Izin Edar Obat Hambat Pengentasan Hepatitis

Rep: C18/ Red: Indira Rezkisari
Pita merah kuning simbol Hepatitis C,
Foto: fundraisingforcause
Pita merah kuning simbol Hepatitis C,

REPUBLIKA.CO.ID, Hepatitis menjadi musuh bersama yang harus segera dimusnahkan.
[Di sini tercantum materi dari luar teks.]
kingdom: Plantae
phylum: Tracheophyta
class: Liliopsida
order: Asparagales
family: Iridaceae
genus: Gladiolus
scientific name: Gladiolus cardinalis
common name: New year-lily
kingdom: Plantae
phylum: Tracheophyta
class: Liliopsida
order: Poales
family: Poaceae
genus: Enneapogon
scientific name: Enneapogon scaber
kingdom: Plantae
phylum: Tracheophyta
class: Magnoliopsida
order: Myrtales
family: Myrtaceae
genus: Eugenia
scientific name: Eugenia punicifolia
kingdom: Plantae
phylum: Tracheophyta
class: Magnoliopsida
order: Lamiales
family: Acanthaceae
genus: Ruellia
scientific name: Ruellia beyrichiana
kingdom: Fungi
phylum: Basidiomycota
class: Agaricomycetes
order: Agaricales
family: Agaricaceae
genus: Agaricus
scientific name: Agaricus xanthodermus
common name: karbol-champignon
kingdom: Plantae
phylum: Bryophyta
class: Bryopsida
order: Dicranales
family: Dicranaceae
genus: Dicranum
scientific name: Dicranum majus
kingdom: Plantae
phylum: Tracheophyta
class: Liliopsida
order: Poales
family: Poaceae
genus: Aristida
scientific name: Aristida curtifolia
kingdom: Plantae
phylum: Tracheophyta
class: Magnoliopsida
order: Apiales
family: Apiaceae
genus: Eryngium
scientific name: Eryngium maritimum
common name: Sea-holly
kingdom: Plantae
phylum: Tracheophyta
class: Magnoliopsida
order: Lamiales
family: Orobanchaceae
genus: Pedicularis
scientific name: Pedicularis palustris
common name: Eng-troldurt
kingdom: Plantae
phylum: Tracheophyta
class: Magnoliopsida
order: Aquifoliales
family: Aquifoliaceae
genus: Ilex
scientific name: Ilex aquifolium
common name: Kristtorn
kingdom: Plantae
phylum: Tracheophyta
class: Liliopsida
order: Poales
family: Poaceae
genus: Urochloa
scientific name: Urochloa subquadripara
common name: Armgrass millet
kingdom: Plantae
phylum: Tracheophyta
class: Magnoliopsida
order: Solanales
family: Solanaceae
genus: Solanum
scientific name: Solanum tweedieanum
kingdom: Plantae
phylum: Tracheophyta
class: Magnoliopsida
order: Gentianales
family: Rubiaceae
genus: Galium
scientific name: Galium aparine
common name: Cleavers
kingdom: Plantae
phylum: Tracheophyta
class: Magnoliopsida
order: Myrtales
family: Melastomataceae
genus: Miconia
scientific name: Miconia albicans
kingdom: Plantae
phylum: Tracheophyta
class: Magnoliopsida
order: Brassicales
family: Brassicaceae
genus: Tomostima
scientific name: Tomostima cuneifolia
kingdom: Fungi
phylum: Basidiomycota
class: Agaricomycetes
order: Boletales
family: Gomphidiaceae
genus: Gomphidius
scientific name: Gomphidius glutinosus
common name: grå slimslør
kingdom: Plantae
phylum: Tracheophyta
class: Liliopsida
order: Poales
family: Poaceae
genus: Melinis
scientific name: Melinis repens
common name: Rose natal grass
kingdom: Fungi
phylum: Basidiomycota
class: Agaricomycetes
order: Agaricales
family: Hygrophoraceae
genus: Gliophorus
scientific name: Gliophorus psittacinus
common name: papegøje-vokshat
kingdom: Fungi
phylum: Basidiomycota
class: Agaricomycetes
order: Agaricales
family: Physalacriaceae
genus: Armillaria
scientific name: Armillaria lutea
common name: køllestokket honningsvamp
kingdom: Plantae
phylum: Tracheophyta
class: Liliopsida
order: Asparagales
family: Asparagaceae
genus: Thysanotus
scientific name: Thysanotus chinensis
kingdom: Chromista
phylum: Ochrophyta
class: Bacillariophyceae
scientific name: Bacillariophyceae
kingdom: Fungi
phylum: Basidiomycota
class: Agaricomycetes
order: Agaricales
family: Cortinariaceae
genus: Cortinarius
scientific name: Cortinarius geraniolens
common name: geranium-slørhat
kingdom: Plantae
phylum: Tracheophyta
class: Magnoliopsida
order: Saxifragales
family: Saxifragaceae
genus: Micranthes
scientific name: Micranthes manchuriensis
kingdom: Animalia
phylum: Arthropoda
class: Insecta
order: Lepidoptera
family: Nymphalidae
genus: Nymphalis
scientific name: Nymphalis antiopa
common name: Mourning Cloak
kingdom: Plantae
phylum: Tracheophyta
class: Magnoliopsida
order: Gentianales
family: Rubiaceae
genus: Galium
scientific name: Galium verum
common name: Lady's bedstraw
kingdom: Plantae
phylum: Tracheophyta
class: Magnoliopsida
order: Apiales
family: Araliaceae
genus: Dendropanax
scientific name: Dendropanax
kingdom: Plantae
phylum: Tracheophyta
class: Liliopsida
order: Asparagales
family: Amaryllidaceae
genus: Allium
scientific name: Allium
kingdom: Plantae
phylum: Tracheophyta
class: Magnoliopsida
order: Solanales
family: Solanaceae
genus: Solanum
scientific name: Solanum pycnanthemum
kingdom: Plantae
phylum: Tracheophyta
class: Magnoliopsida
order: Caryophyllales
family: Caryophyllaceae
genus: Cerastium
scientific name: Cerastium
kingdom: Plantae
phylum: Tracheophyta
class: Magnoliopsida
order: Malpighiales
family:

Namun terbatasnya akses masyarakat terhadap obat-obatan yang dinilai ampuh untuk mengendalikan penyakit tersebut membuat penyakit ini sulit untuk dihentikan.

"Ada obat namanya Sofosbuvir yang bisa 90 persen bahkan 100 persen ampuh untuk menyembuhkan penyakit itu bagi beberapa genotype," kata Advocacy and Policy Officer Indonesian AIDS Coalition (IAC) Sindi Putri, Selasa (18/8) di Jakarta.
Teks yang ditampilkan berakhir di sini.